I was talking to Leland yesterday and he mentioned having seen this thread and reminded me of a day we spent fishing a north Sound beach. He had fished up the beach around a point and out of sight. On his return he found me scuttling around the beach, camera in hand and talking to a couple of Black Oystercatchers. Bizarre behavior, true, but I did get a couple of good pictures.
I really enjoy all the variety of birds you see here in the NW. I can't tell you what a kick I get out of watching eagles and osprey catching fish out of the lakes.
I work in the Phantom Lake area of Bellevue. A while ago I noticed a hawk that is perched in the trees that line a field on my way to work. Now I look for it every day.

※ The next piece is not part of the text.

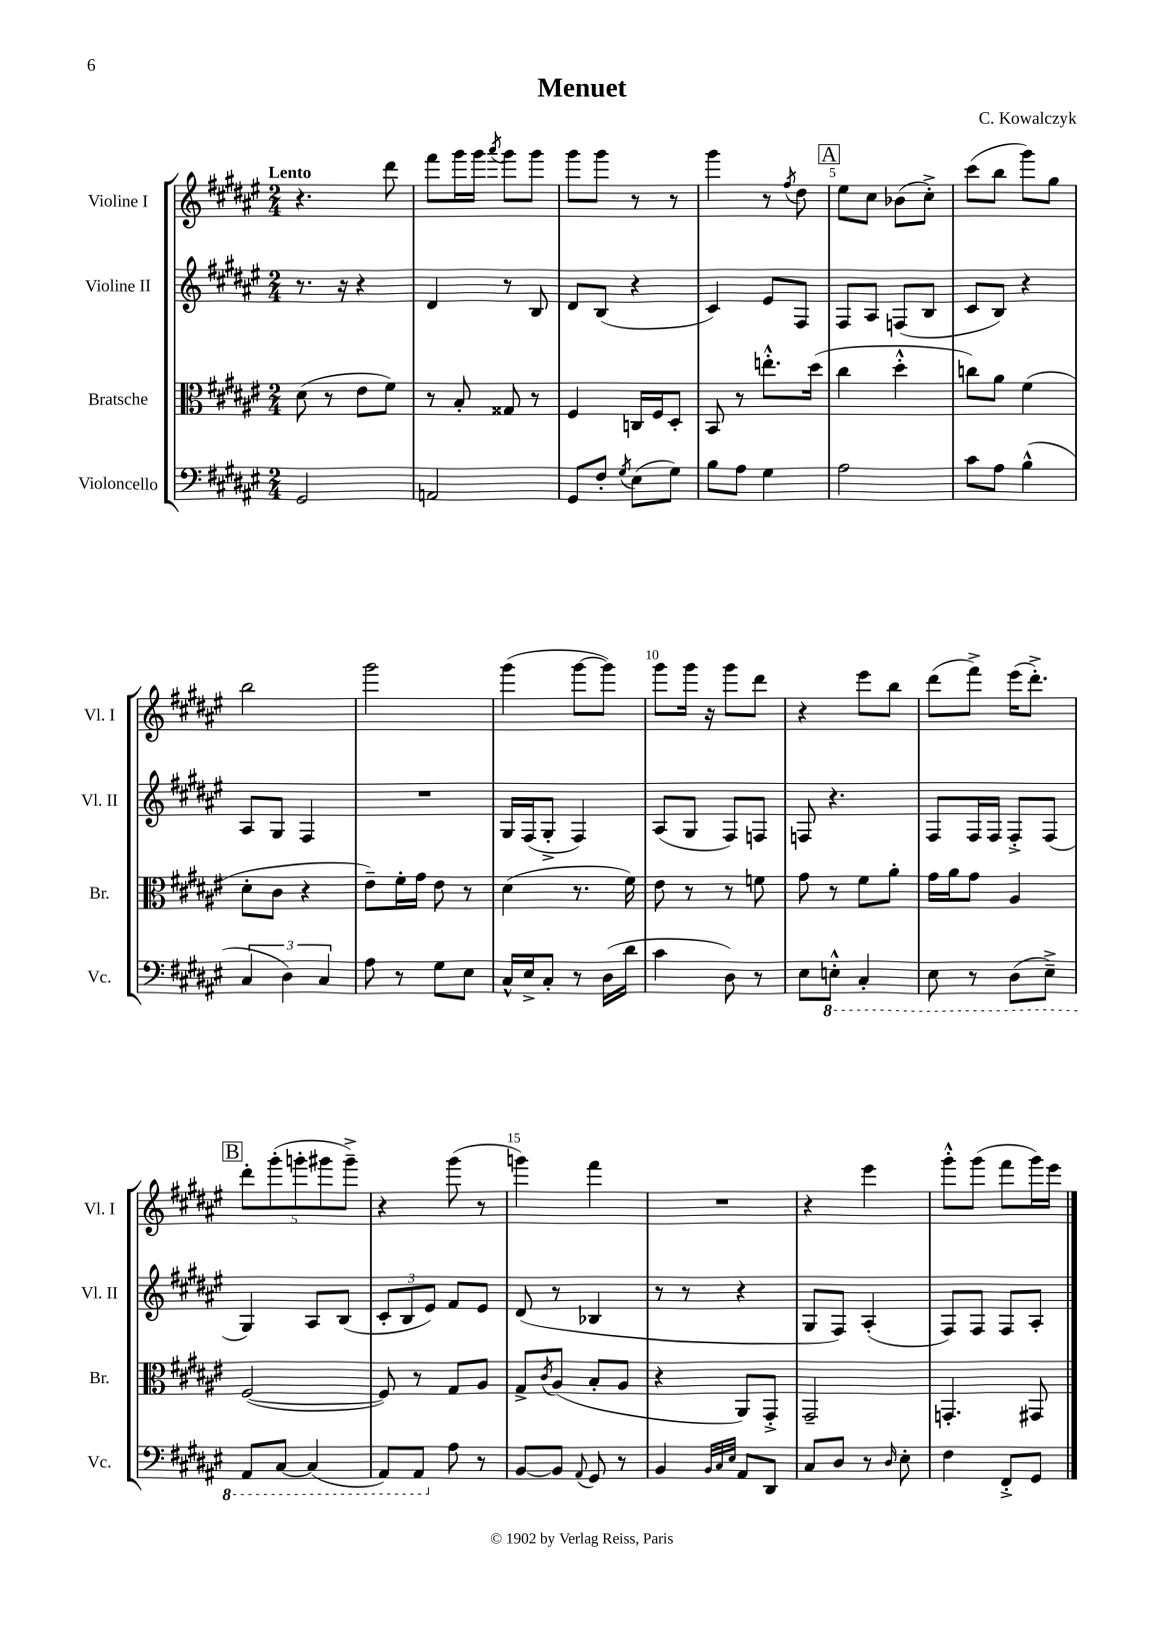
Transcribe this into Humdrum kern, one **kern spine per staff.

A few weeks ago while driving by the field I saw to pair of bald eagles circling overhead. I stopped on the side of the road and got out my cheapo binocs and watched them for a while. What magnificent creatures.
Another bird I've come to enjoy are the swallows and their acrobatic flying abilities. I seem to remember reading here that they are a good indicator of insect life when you're lake fishing.

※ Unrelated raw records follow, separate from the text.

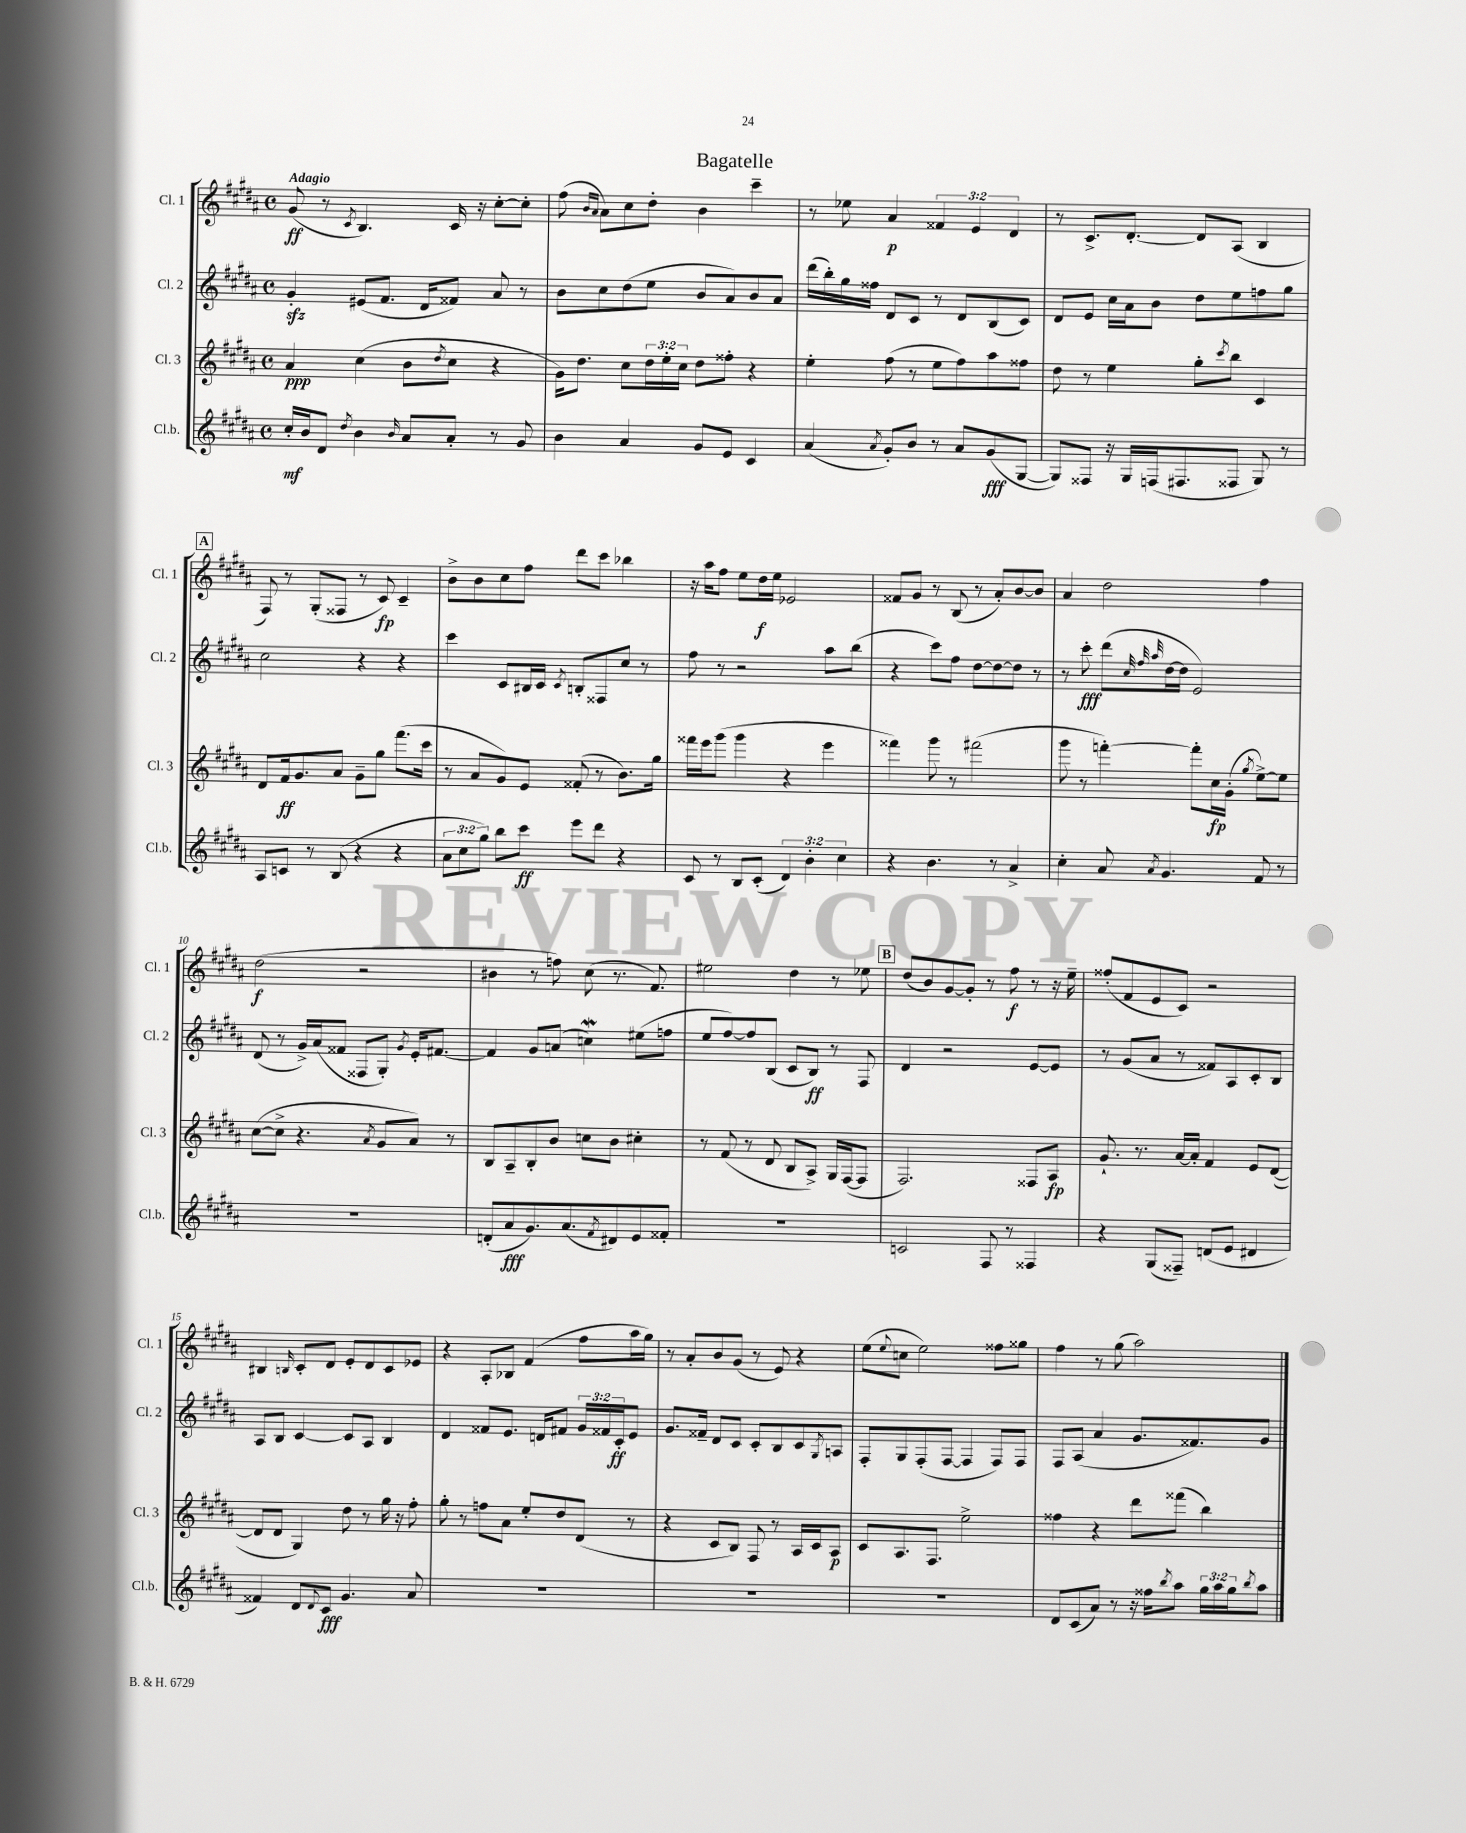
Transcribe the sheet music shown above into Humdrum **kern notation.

**kern	**kern	**kern	**kern
*staff4	*staff3	*staff2	*staff1
*clefG2	*clefG2	*clefG2	*clefG2
*k[f#c#g#d#a#]	*k[f#c#g#d#a#]	*k[f#c#g#d#a#]	*k[f#c#g#d#a#]
*M4/4	*M4/4	*M4/4	*M4/4
*met(c)	*met(c)	*met(c)	*met(c)
16cc#'	4a#	4g#'	(8g#
16b	.	.	.
8d#	.	.	8r
8qdd#	.	.	8qc#
4b	(4cc#	(8e#	4.B)
.	.	8.f#	.
16qqb	.	.	.
8a#	8b	.	.
.	.	16d#	.
.	8qdd#	.	.
8a#'	8cc#	8f##)	16c#
.	.	.	16r
8r	4r	8a#	[8cc#'
8g#	.	8r	8cc#']
=	=	=	=
4b	16g#)	8b	(8ff#
.	8.dd#	.	.
.	.	.	16qqb
.	.	.	16qqa#
.	.	8cc#	8a#)
4a#	8cc#	(8dd#	8cc#
.	24dd#	8ee	8dd#'
.	24ee'	.	.
.	24cc#	.	.
8g#	8dd#	8b	4b
8e	8ff##'	8a#)	.
4c#	4r	8b	4ccc#~
.	.	8a#	.
=	=	=	=
(4a#	4ee'	(16ddd#	8r
.	.	16bb')	.
.	.	16gg#	8ee-
.	.	16ff##	.
8qa#	.	.	.
8g#')	(8ff#	8d#	4a#
8b	8r	8c#	.
8r	8ee	8r	6f##
8a#	8ff#)	8d#	.
.	.	.	6e
(8g#	8aa#	(8B	.
.	.	.	6d#
[8G#	8ff##	8c#)	.
=	=	=	=
8G#])	8dd#	8d#	8r
8F##	8r	8e	8.c#^
16r	4ee	16cc#	.
16G#	.	16a#	[8.d#'
(16F	.	8b	.
8.F#	.	.	.
.	8gg#'	8dd#	8d#]
.	8qccc#	.	.
8F##	8bb	8ee	(8A#
8G#)	4c#	8ff	4B
8r	.	8gg#	.
=	=	=	=
8A#	8d#	2cc#	8F#)
8c	16f#	.	8r
.	8.g#	.	.
8r	.	.	(8G#'
(8B	8a#	.	8F##
4r	8g#~	4r	8r
.	8gg#	.	8c#)
4r	(8.fff#	4r	4c#~
.	16ccc#	.	.
=	=	=	=
12a#	8r	4ccc#	8b^
12cc#	.	.	.
.	8a#	.	8b
12gg#)	.	.	.
8bb	8g#)	8c#	8cc#
8ccc#	8e	16B#	8ff#
.	.	16c#	.
.	.	8qc#	.
8eee	(8f##'	8B'	8ddd#
8ddd#	8r	8F##	8ccc#
4r	8.b)	8cc#	4bb-
.	.	8r	.
.	16gg#	.	.
=	=	=	=
8c#	16fff##	8ff#	16r
.	16eee	.	16aa#
8r	(8ggg#	8r	8ff#
8B	4ggg#	2r	8ee
(8c#'	.	.	16dd#
.	.	.	16ee
6d#)	4r	.	2e-
6b'	.	.	.
.	4eee	8aa#	.
6cc#	.	.	.
.	.	(8bb	.
=	=	=	=
4r	4fff##)	4r	8f##
.	.	.	8g#
4.b	8ggg#	8ccc#)	8r
.	8r	8ff#	(8B
.	(2fff#	[8dd#	8r
8r	.	8dd#_	8a#')
4a#^	.	8dd#]	[8b
.	.	8r	8b]
=	=	=	=
4cc#'	8ggg#	8r	4a#
.	8r	8ccc#'	.
8a#	[4fff')	(8ddd#	2dd#
.	.	32qqcc#	.
.	.	32qqff#	.
8qa#	.	32qqaa#	.
4.g#	.	[16dd#	.
.	.	16dd#]	.
.	8fff']	2e)	.
.	16cc#	.	.
.	(16g#'	.	.
.	8qgg#	.	.
8f#	[8ee^)	.	4ff#
8r	8ee]	.	.
=	=	=	=
1r	([8cc#	(8d#	(2dd#
.	8cc#^]	8r	.
.	4.r	16g#^)	.
.	.	(16a#	.
.	.	8f##	.
.	.	8F##	2r
.	8qa#	.	.
.	8g#	8G#')	.
.	.	8qg#	.
.	8a#)	16e'	.
.	.	[8.f#	.
.	8r	.	.
=	=	=	=
(8d'	8B	4f#]	4b#
8a#	8A#~	.	.
8.g#)	8B'	8g#	8r
.	8b	(8a	8ff)
(8.a#	.	.	.
.	8cc	4cc)	(8cc#
8qf#	.	.	.
8d#)	8b	.	8.r
8e	4cc#'	(8ee#	.
.	.	.	8.f#)
8f##'	.	8ff	.
=	=	=	=
1r	8r	8ee	2ee#
.	(8f#	[8ff#)	.
.	8r	8ff#]	.
.	8d#	(8B	.
.	8B	8c#	4dd#
.	8A#^)	8B)	.
.	16G#	8r	8r
.	([16F#	.	.
.	8F#]	8F#	8ee-
=	=	=	=
2c	2.F#)	4d#	(8dd#
.	.	.	8b)
.	.	2r	[8g#
.	.	.	8g#']
8F#	.	.	8r
8r	.	.	8ff#
4F##	8F##	[8e	8r
.	8A#	8e]	16r
.	.	.	16ee~
=	=	=	=
4r	8.g#`	8r	(8ff##'
.	.	(8g#	8f#
.	8.r	.	.
(8G#	.	8a#	8e
8F##~)	[16a#	8r	8c#)
.	16a#']	.	.
(8d	4f#	8f##)	2r
8e	.	8A#	.
4d#	8e	8c#'	.
.	([8d#	8B	.
=	=	=	=
4f##)	8d#]	8A#	4B#
.	8d#	8B	.
.	.	.	16qqB
8d#	4G#)	[4c#	8c#'
8qqd#	.	.	.
8c#	.	.	8d#
4.g#	8dd#	8c#]	8e'
.	8r	8A#	8d#
.	16gg#	4B	8c#
.	16r	.	.
8a#	8ff#'	.	8e-
=	=	=	=
1r	8gg#'	4d#	4r
.	8r	.	.
.	8ff	8f##	8A#'
.	8a#	8.e	8B-
.	8ee'	.	(4f#
.	.	16d	.
.	8dd#	8f#	.
.	(8d#	24g#	8ff#
.	.	24f##	.
.	.	24c#'	.
.	8r	8e	16aa#
.	.	.	16gg#)
=	=	=	=
1r	4r	8.g#	8r
.	.	.	8a#'
.	.	16f##~	.
.	8c#	8d#	8b
.	8B)	8c#	(8g#
.	8F#	8c#'	8r
.	8r	8B	8e)
.	16A#	8c#	4r
.	16c#	.	.
.	.	8qG#	.
.	8A#	8A	.
=	=	=	=
1r	8c#	8F#'	(8ee
.	.	.	8qqee
.	8.A#	8G#	8cc
.	.	(8F#'	2ee)
.	8.F#	.	.
.	.	[8F#	.
.	2ee^	4F#]	.
.	.	8F#)	8ff##
.	.	8F#	8gg##
=	=	=	=
8d#	4ff##	8F#	4ff#
(8c#	.	(8A#	.
8a#)	4r	4a#	8r
8r	.	.	(8gg#
16r	8ddd#	8.g#	2aa#)
16ff##	.	.	.
8qbb	.	.	.
8aa#	(8fff##	.	.
.	.	8.f##)	.
24gg#	4bb)	.	.
24aa#	.	.	.
24gg#	.	.	.
8qbb	.	.	.
8aa#	.	8g#	.
==	==	==	==
*-	*-	*-	*-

Anyways, yes, birds are an unexpected and beautiful diversion.
any one ever get the sun at their backs, in the evening or morning, and wait for a hawk to pass in front of you so you can make squeaky noises? i have had some close calls where i think i ended up being more startled than the bird at the last second. its a great way to get a closer look at any bird of prey, and they usually hit the brakes and come looking for you every time.:thumb:
i had this eagle come down and take a good hard look at the guy hiding in the bushes making the squeaking noise, and then bank almost straight up the tree and land. its amazing how agile these guys are in the air.
Rarest for me has been a Snowy Owl & a pair of Loggerhead Shrikes . . . saw all of these on the Hanford Reach. Watched a couple Ravens one time in the fall after an early wet snow . . . grasshoppers had taken refuge in a pasture under cow pies. The Ravens would flip the pies over & gobble-up the sluggish hoppers . . . ate so many they could hardly fly. When I lived on Oyster Bay in Bremerton, Gulls & Crows would regularly catch clams at low tide, then swoop upwards over my concrete retaining wall & drop the clams to break the shell. Just finished watching a pair of Robins in the back yard dining on nightcrawlers . . . they seem to know my watering schedule . . .

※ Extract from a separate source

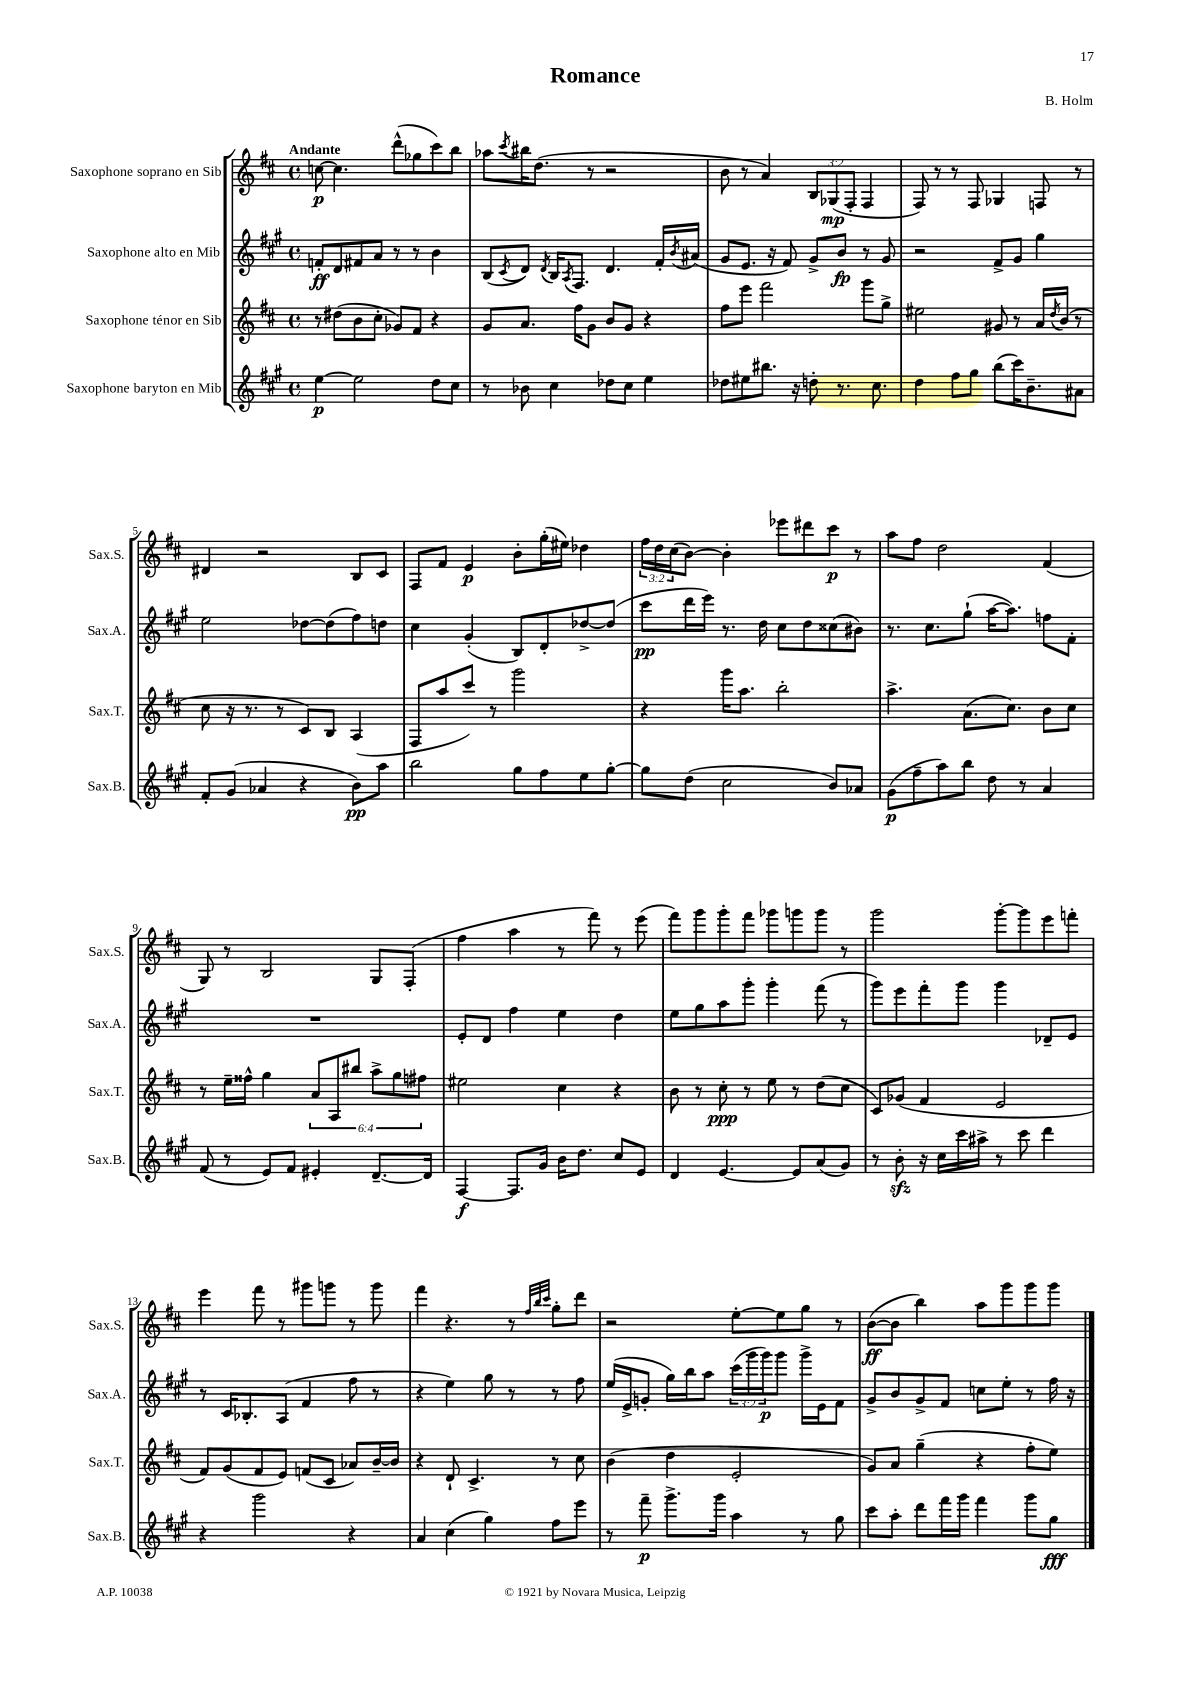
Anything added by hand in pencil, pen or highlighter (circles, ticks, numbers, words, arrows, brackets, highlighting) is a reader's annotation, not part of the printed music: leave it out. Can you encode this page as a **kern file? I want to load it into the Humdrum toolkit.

The gray jay, more commonly known as the camp robber, can be a real nuisance. When I used to do a lot of backcountry skiing, a lunch break, even in the dead of winter, would usually draw anywhere up to a dozen of these hungry little thieves who, given the opportunity, would try to snatch food right out of your hand.
. . . so named for good reason. Like crows & magpies, they also have a fondness for shiny objects & have been known to spirit small items such as keys, brass shell casings, lures, etc off to their nest.
So, this weekend, the peregrines put on a real show for those of us lucky enough to be in the right spot. Day one, a peregrine picked off a smaller bird, possibly a RWBB, and took it back to the cliff area. This is typical of a mating pair, where the male (tercel) takes an offering back to the female (falcon) and they get pretty darn vocal with the "kekking". Second day, A small duck (bufflehead?) over the water. Hit the bird, took it to a rock wall just up from the water, repositioned the kill and flew off with it to the cliff. In both cases, it sounded like a jet while in the stoop. You actually heard the whoosh before you saw the bird.